_Texte fourni_
----

Vous vous souviendrez ainsi de mes commandements, vous les mettrez en pratique, et vous serez saints pour votre Dieu.
Je suis l’Eternel, votre Dieu, qui vous ai fait sortir du pays d’Egypte pour être votre Dieu. Je suis l’Eternel, votre Dieu »

Cette mishna s’occupe des deux premières sections du Shema. Pourquoi ? Parce que seules les deux premières sections font mention du lever et du coucher de la personne qui récite. Le Shema du livre des Nombres est différent et sa jurisprudence diffère tout à fait logiquement. La traduction littérale rend par le verbe lire alors que la compréhension habituelle est celle d’une récitation. Ce verbe de l’hébreu mishnique veut indistinctement dire lire ou réciter, ce qui signifie qu’il n’y a ici aucune obligation de le lire depuis un rouleau de Torah réalisé par un scribe. On peut le « lire » de mémoire, en le récitant.

Que sont les Cohen ? Au-delà d’être un nom assez répandu (pas toujours Juif en raison des mariages en dehors du peuple Juif), du point de vue biblique, c’est le nom et l’ascendance du prêtre. Le récit de la Genèse montre comment Jacob a engendré tout le peuple élu via ses douze fils, chacun donnant naissance à une tribu. Dans ces douze tribus, on trouve celle de Lévi, dont le représentant le plus éminent dans l’histoire sera Moïse. A l’intérieur même de cette tribu vous avez un sous-ensemble issu de la lignée du frère ainé de Moïse, à savoir Aaron. Cette prêtrise est donc héréditaire et concerne les cohen (cohanim en hébreu). Les lévites (membres de la tribu de Lévi) ne sont donc pas tous prêtres, mais tous les cohanim sont par définition lévites. Les lévites sont la tribu sacerdotale, dédiée au service liturgique et religieux. Ceci montre que les prêtres ne sont pas les seuls titulaires du service liturgique. Dans l’Eglise, il y a tout un ordre sacerdotal qui est organisé autour du clergé mineur et majeur, et le prêtre est dans le clergé majeur, de la même façon, que le cohen est parmi les lévites. Les cohanim ont un ensemble de prérogatives religieuses et d’obligations qui vont avec en terme de halakha. De la même façon, tout naturellement, si un « simple » fidèle a la possibilité de divorcer (tout en gardant à l’esprit que c’est un acte exceptionnel et une pénitence), le prêtre ne le peut pas. L’Eglise a conservé cette balance subtile entre les « privilèges » liturgiques et les impossibilités canoniques qui les accompagnent tout naturellement. Parmi toutes les choses réservées aux cohanim, il y a le fait de pouvoir manger la terumah. Ceci entraîne tout naturellement la question suivante.

----

_Données fournies_
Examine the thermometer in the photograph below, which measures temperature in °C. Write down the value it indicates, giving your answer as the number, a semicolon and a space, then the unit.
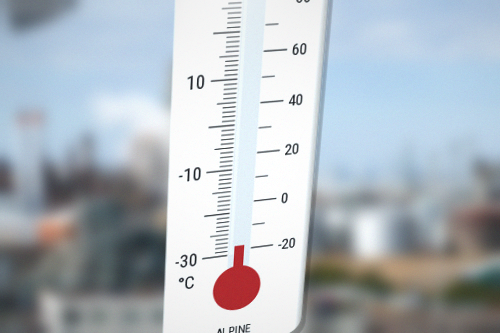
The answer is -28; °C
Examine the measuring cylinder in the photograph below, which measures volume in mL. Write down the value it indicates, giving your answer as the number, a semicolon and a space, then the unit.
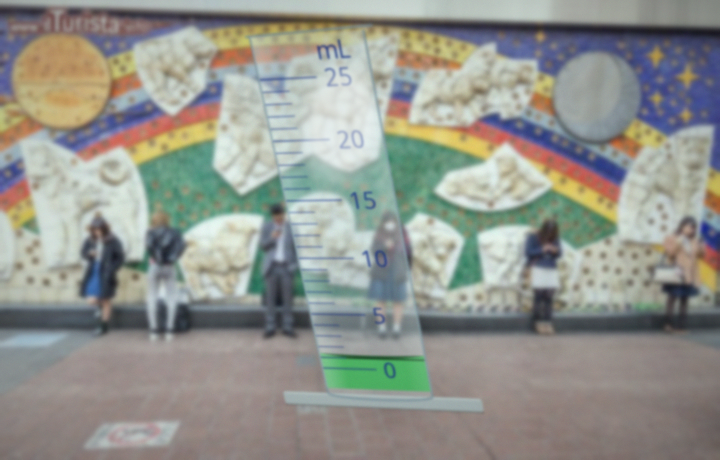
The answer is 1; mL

----

_Consigne de travail_
Dressez la liste des êtres humains de la Bible que le texte fourni désigne par leur nom, sans compter ceux qui n'apparaissent qu'à travers le nom d'une tribu.

_Tâche réalisée_
Jacob, Moïse, Aaron